THE BLOG

Introducing Acupuncture: Acupuncture Awareness Week 3-10 March 2014

21/02/2014 12:09 GMT | Updated 22/04/2014 10:59 BST

Acupuncture is one of the safest and oldest forms of treatment available today; it has an extremely long recorded history of efficacy. Acupuncture has been used in the Far East to restore, promote and maintain good health for over 2,500 years and is rooted in the Daoist philosophy of change, growth, balance and harmony. Today 2.3 million acupuncture treatments are carried out each year by British Acupuncture Council registered acupuncturists and the therapy is widely accepted as an effective solution for a huge array of illnesses and symptoms.

THE PROCESS

For some people who have tried acupuncture treatment it can only be described as life changing; pain suffered for many years gone in an instance, long tolerated menstrual pain and irregularities can improve in a few months and other apparently miraculous stories of spontaneous improvements in conditions. In the first acupuncture treatment a practitioner will take a full medical case history including past health background and details about the current condition. Once the patient is settled on the treatment couch, a practitioner will carry out pulse taking on each wrist and look at a patient's tongue. Tiny needles are inserted into acupuncture points at various sites on the body where they are retained for about 20-30 minutes. The process in not painful although there is often some mild sensation and the patient can feel very relaxed during and after the treatment. The practitioner will make a treatment plan which may include lifestyle and dietary advice as well as a schedule for acupuncture.

It certainly isn't easy to explain how a tiny needle you can hardly feel might have such a dramatic effect.
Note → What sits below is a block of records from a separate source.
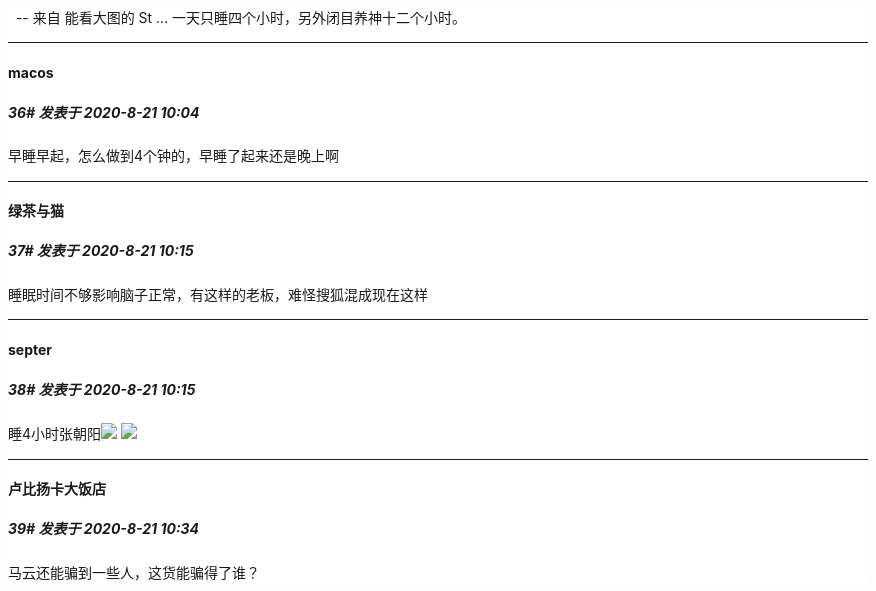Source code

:   -- 来自 能看大图的 St ...</blockquote>
一天只睡四个小时，另外闭目养神十二个小时。







*****

####  macos  
##### 36#       发表于 2020-8-21 10:04




早睡早起，怎么做到4个钟的，早睡了起来还是晚上啊







*****

####  绿茶与猫  
##### 37#       发表于 2020-8-21 10:15




睡眠时间不够影响脑子正常，有这样的老板，难怪搜狐混成现在这样







*****

####  septer  
##### 38#       发表于 2020-8-21 10:15




睡4小时张朝阳<img src="https://static.saraba1st.com/image/smiley/face2017/099.png" referrerpolicy="no-referrer">
<img src="http://wx1.sinaimg.cn/mw690/67da457dgy1ghmn0jywvnj20t80euq5s.jpg" referrerpolicy="no-referrer">








*****

####  卢比扬卡大饭店  
##### 39#       发表于 2020-8-21 10:34




马云还能骗到一些人，这货能骗得了谁？
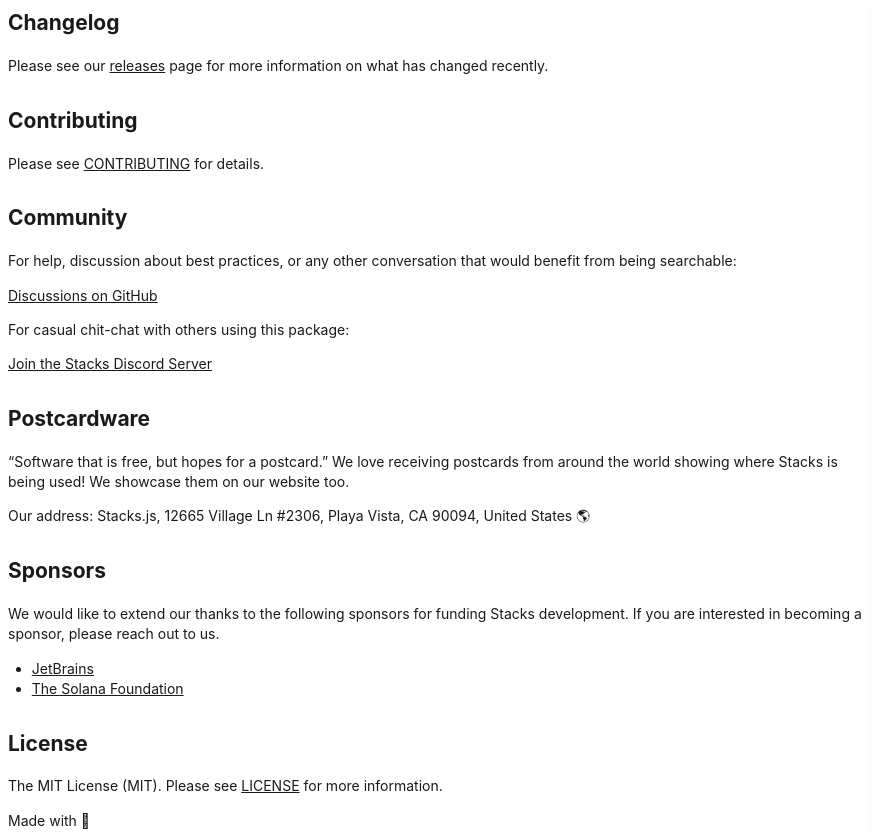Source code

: ## Changelog

Please see our [releases](https://github.com/stackjs/bun-ts-starter/releases) page for more information on what has changed recently.

## Contributing

Please see [CONTRIBUTING](.github/CONTRIBUTING.md) for details.

## Community

For help, discussion about best practices, or any other conversation that would benefit from being searchable:

[Discussions on GitHub](https://github.com/stacksjs/ts-starter/discussions)

For casual chit-chat with others using this package:

[Join the Stacks Discord Server](https://discord.gg/stacksjs)

## Postcardware

“Software that is free, but hopes for a postcard.” We love receiving postcards from around the world showing where Stacks is being used! We showcase them on our website too.

Our address: Stacks.js, 12665 Village Ln #2306, Playa Vista, CA 90094, United States 🌎

## Sponsors

We would like to extend our thanks to the following sponsors for funding Stacks development. If you are interested in becoming a sponsor, please reach out to us.

- [JetBrains](https://www.jetbrains.com/)
- [The Solana Foundation](https://solana.com/)

## License

The MIT License (MIT). Please see [LICENSE](LICENSE.md) for more information.

Made with 💙


[npm-version-src]: https://img.shields.io/npm/v/bun-ts-starter?style=flat-square
[npm-version-href]: https://npmjs.com/package/bun-ts-starter
[github-actions-src]: https://img.shields.io/github/actions/workflow/status/stacksjs/ts-starter/ci.yml?style=flat-square&branch=main
[github-actions-href]: https://github.com/stacksjs/ts-starter/actions?query=workflow%3Aci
It goes back to the concept of creating balance and harmony in the body for health and wellbeing. Our Qi courses through our bodies continuously, making connections and activating channels of energy. From a western medicine perspective we know that acupuncture releases endorphins which are natures pain relieving messengers. In my 20 years of practice I have witnessed that acupuncture helps return the body to normal function and rather like an engineer makes a car run better, uses acupuncture to 'tune' the body.

PHILOSOPHER'S STONE

For me, studying acupuncture was like going to Hogwarts; it was quite simply like learning to practice magic. Put a needle in there and you will see results somewhere else. Look at the tongue, feel the pulse, study the patient, ask some questions and you will be able to sum up what is going on for the patient - in a way that is so profound sometimes they will think you can see their soul. This still never ceases to amaze me and the more you practice this the better you become at reading the patient and seeing to the heart of the issue, or finding a way to connect to a person's pain and describe it to them in a way that makes sense to them - maybe for the first time. Believe me - if my computer goes wrong I'm all at sea; you just become over developed in one direction.

Acupuncture has become particularly well known for pain relief and in the field of fertility. There are several studies showing an improvement in the regularity of ovulation in anovulatory women and improvements in IVF outcome in women who use acupuncture to support IVF. It can also be a very helpful adjunct treatment in combination with talking therapies for treating stress and anxiety. Over time I have seen small miracles happen, arthritic men returning to gardening after a few simple sessions of needles in their knees, women crippled with period pain experiencing pain free periods for the first time in years, women falling pregnant after years of trying and when all else has failed, cysts disappear, headaches dissolve, nausea subsides before your eyes.

But of course it isn't magic and it doesn't always work in the way you expect. So I have learnt over the years to keep an open mind. The style of my practice is very much integrated and so I work closely with the medical profession and other practitioners so that we can provide a complete approach to a patient's health and well-being.